During the first weekend in March in 1968, Ailey dancers took their positions on the Wheeler Hall stage (Zellerbach opened two months later). Audiences filled the hall, including a group of 400 school children on a Sunday performance. All shows nearly sold-out.

“A tremendous energy and also a pristine clarity of dance pattern,” read a San Francisco Examiner review. The Oakland Tribune called them ‘sensational.’ One San Francisco Chroniclereviewer said he would mandate that every school child see an Ailey performance if he was mayor of San Francisco.

“The audience sense[s] what I call spiritual reciprocity. We love them for that,” says Artistic Director Emerita Judith Jamison.

The fact that the Ailey company has performed at Cal for half a century is a feat. In fact, it’s the longest arts relationship in Cal history. The company performs at Zellerbach more than any other place in the world outside of New York City.

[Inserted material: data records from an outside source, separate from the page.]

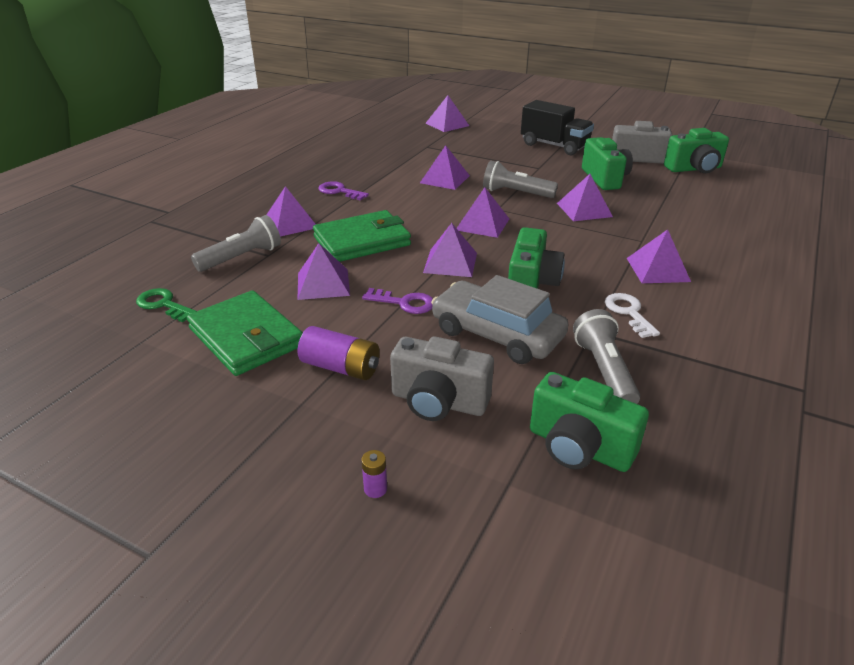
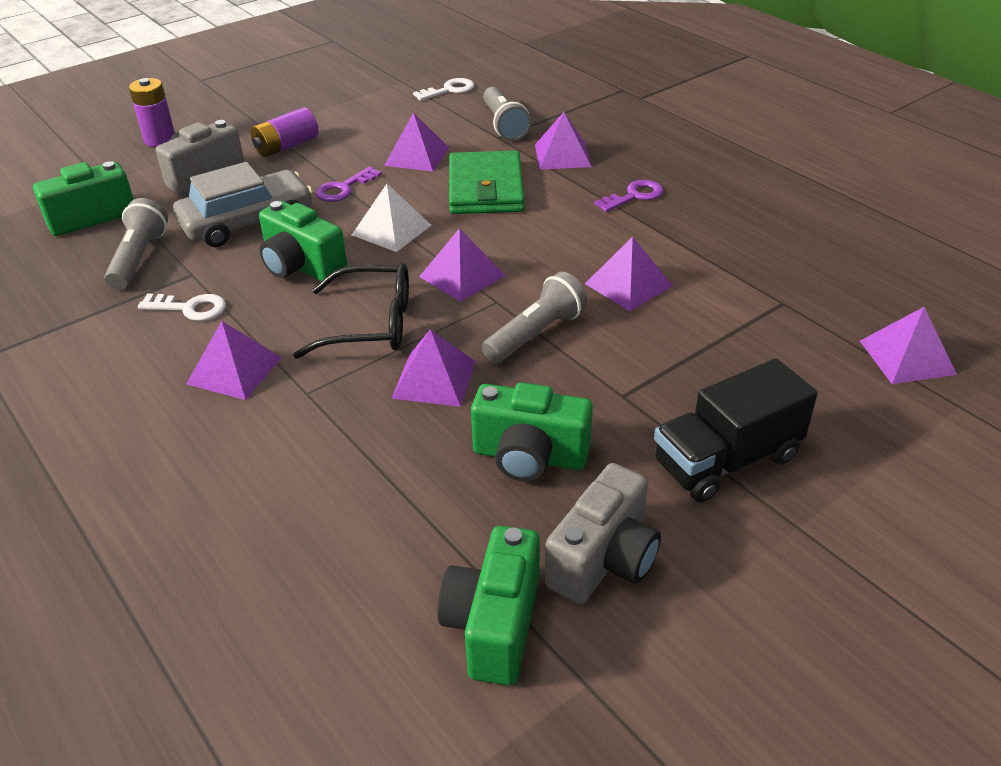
camera: 115 degrees right, 5 degrees up
green key [136,288,197,322] -> white key [413,78,474,101]
green wallet [187,290,303,376] -> none
purple battery [361,450,387,498] -> purple battery [129,78,175,147], size x2.01
purple pyramid [423,223,477,277] -> white pyramid [352,184,431,252]
grey flashlight [573,309,640,404] -> grey flashlight turned 105 degrees counterclockwise [105,198,168,290]
none -> black glasses [293,263,409,359]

Jamison says that the company is still thriving in the “afterburn” of Ailey’s passing.

“It’s the deepness of the music of the words of the storytelling, of the affirmations, of the sense of hope; the sense of deviance is crystallized,” Robert Battle, artistic director of the company says of Ailey’s ballets. “There’s something in that testimony I think everybody relates to in their own entry point.”

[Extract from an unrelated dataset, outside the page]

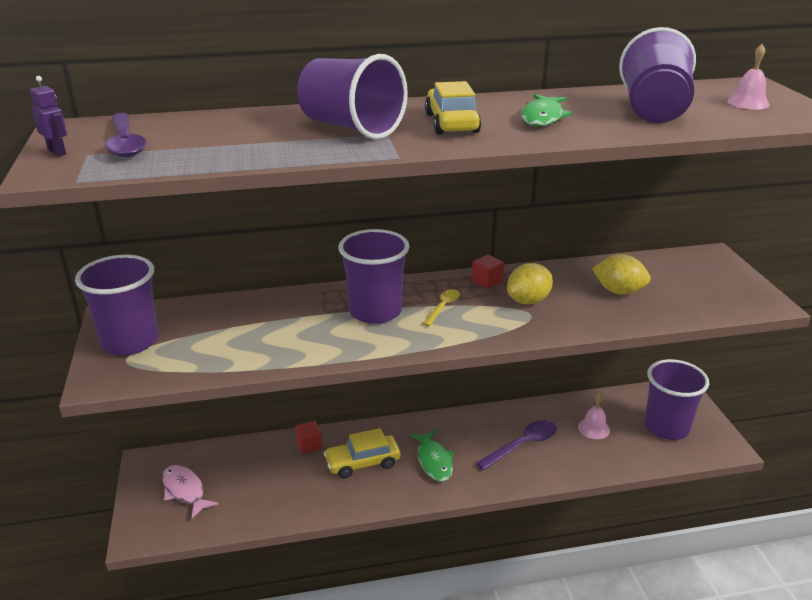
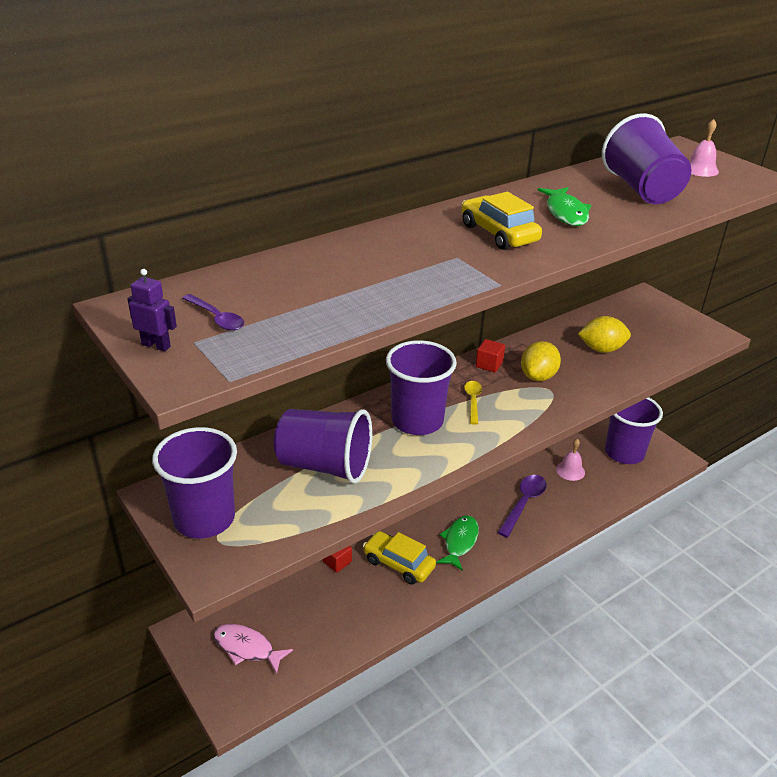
camera: 25 degrees left, 5 degrees up
purple spoon [105,113,147,157] -> purple spoon [182,294,244,331], size x0.60
purple cup [297,54,408,139] -> purple cup moved to [274,409,372,484]
yellow car [324,428,400,479] -> yellow car turned 75 degrees clockwise [363,531,436,585]
green fish [410,429,454,481] -> green fish turned 120 degrees counterclockwise [436,515,479,571]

The late Betty Connors, a UC graduate and the former director of the Committee of Arts and Lectures (the predecessor of Cal Performances) helped facilitate the Ailey residency. Under her tenure she expanded both arts education and performances, and made the University a place where artists could flourish and audiences—particularly students—would flock. It’s a legacy that Tarnopolsky follows.

“We really try to sort of craft an arc that really is showing how the company is developing year after year,” says Tarnopolsky.

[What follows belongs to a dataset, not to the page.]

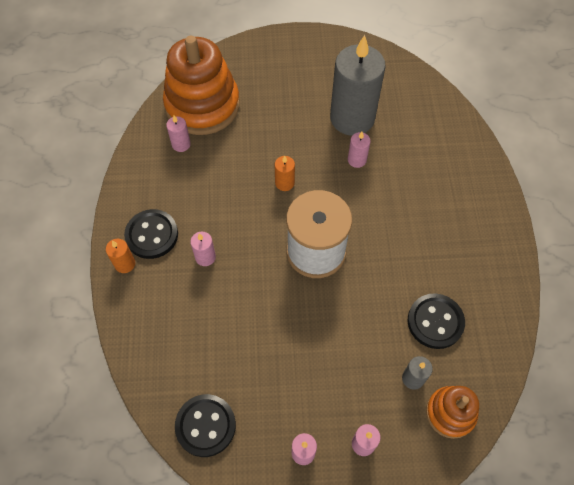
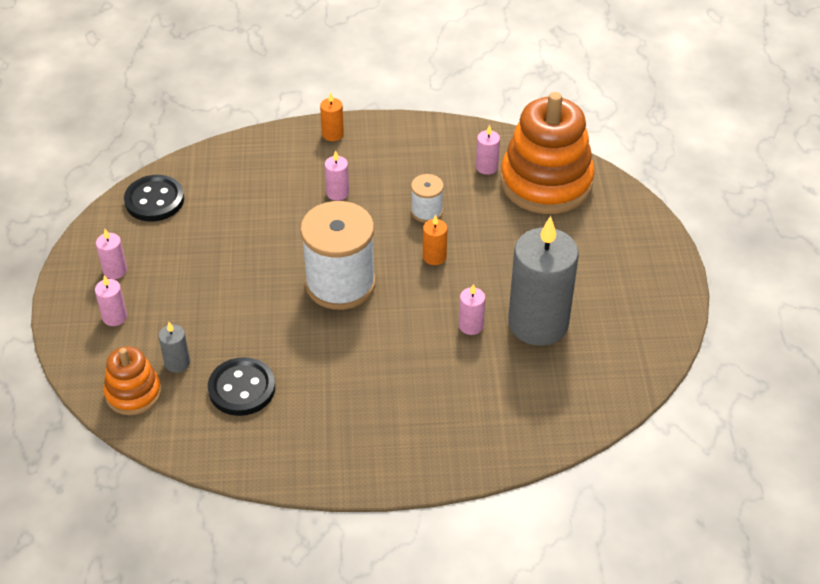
camera: 90 degrees right, 15 degrees down
black button [124,209,178,259] -> none
none -> white spool [411,174,444,223]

In 2015, Cal co-commissioned Awakening, Battle’s first work since becoming artistic director in 2011. Aside from financing the commission, Tarnopolsky and Cal Performances worked with Battle to create this work. “It’s not just business,” says Battle.

Through the AileyCamp, a six-week summer dance camp, and events during their time at Cal, the Cal-Ailey relationship brings art to the community. “[It’s] tremendously important for young people who may not otherwise be exposed to dance and art in that way,” says Battle. AileyCamp is in its 17th year.

And the company loves coming to Berkeley. They’ve seen the campus and the city through its many changes and although they aren’t locals, Jamison says this place feels like home.

“Are they still playing drums outside?” Jamison asks. And she raves about Top Dog, “The best hot dogs in the world.”

When asked what the bond will look like in the future, Battle says that “for a relationship that has lasted 50 years, the proof is in the pudding that we will continue to be expansive and continue to find places where we intersect.”

Jamison seems to agree.

“If we have lasted this long nothing can thwart us. Nothing. Nothing.”

The Alvin Ailey American Dance Theater performs at Zellerbach Hall from April 10-15.